** Your task **
A faithful copy without images is required: write out all the records exactly.
** Data records follows **
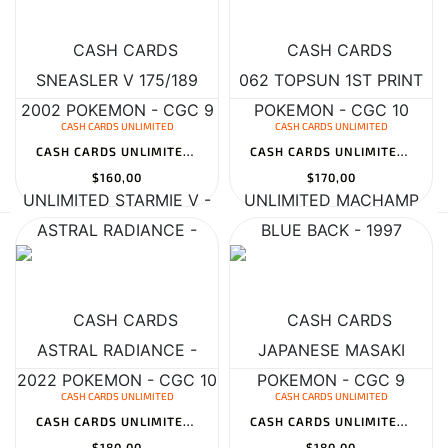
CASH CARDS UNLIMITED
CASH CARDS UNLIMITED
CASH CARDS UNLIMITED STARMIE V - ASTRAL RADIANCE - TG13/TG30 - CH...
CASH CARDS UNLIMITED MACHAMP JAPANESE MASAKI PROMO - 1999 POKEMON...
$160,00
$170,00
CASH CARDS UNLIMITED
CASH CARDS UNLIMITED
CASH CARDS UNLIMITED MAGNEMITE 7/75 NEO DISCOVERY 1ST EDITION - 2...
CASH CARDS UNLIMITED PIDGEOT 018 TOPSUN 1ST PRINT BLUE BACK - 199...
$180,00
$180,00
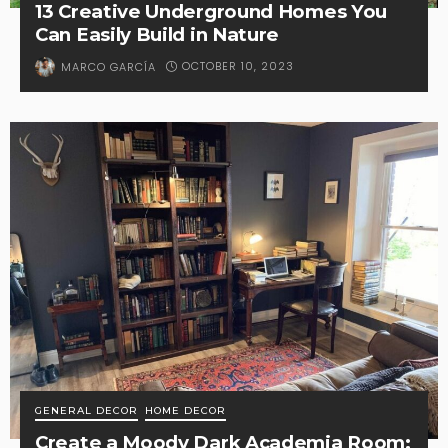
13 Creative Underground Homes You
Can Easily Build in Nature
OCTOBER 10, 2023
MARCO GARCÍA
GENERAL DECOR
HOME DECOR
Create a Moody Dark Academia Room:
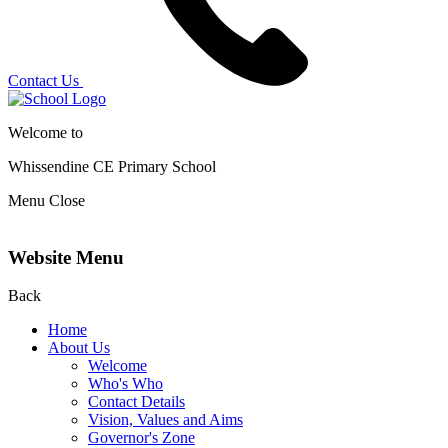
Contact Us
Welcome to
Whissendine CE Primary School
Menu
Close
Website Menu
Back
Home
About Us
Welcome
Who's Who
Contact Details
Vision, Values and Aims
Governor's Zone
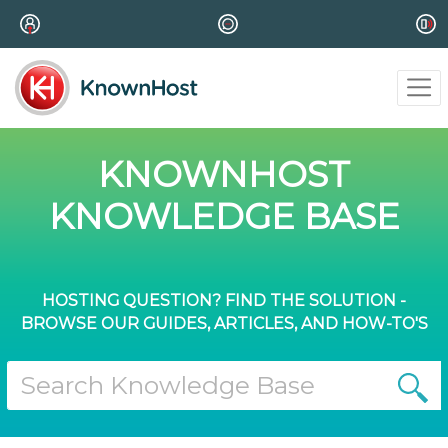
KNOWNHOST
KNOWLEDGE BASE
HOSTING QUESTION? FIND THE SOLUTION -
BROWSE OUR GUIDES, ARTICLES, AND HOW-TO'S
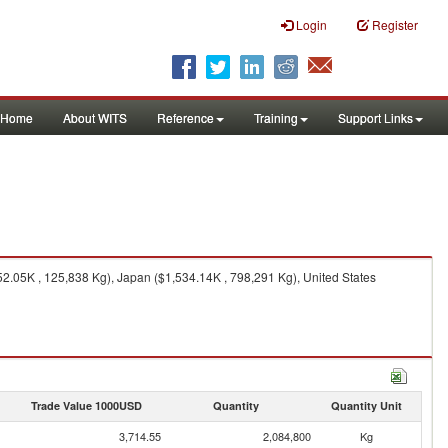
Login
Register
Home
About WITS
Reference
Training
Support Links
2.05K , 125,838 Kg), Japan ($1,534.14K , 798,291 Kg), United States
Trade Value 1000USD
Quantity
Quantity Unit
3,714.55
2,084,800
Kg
** End of Data records **
** Response for this exercise **
CASH CARDS UNLIMITED
CASH CARDS UNLIMITED
CASH CARDS UNLIMITED STARMIE V - ASTRAL RADIANCE - TG13/TG30 - CH...
CASH CARDS UNLIMITED MACHAMP JAPANESE MASAKI PROMO - 1999 POKEMON...
$160,00
$170,00
CASH CARDS UNLIMITED
CASH CARDS UNLIMITED
CASH CARDS UNLIMITED MAGNEMITE 7/75 NEO DISCOVERY 1ST EDITION - 2...
CASH CARDS UNLIMITED PIDGEOT 018 TOPSUN 1ST PRINT BLUE BACK - 199...
$180,00
$180,00
13 Creative Underground Homes You
Can Easily Build in Nature
OCTOBER 10, 2023
MARCO GARCÍA
GENERAL DECOR
HOME DECOR
Create a Moody Dark Academia Room:
Contact Us
Welcome to
Whissendine CE Primary School
Menu
Close
Website Menu
Back
Home
About Us
Welcome
Who's Who
Contact Details
Vision, Values and Aims
Governor's Zone
KNOWNHOST
KNOWLEDGE BASE
HOSTING QUESTION? FIND THE SOLUTION -
BROWSE OUR GUIDES, ARTICLES, AND HOW-TO'S
Login
Register
Home
About WITS
Reference
Training
Support Links
2.05K , 125,838 Kg), Japan ($1,534.14K , 798,291 Kg), United States
Trade Value 1000USD
Quantity
Quantity Unit
3,714.55
2,084,800
Kg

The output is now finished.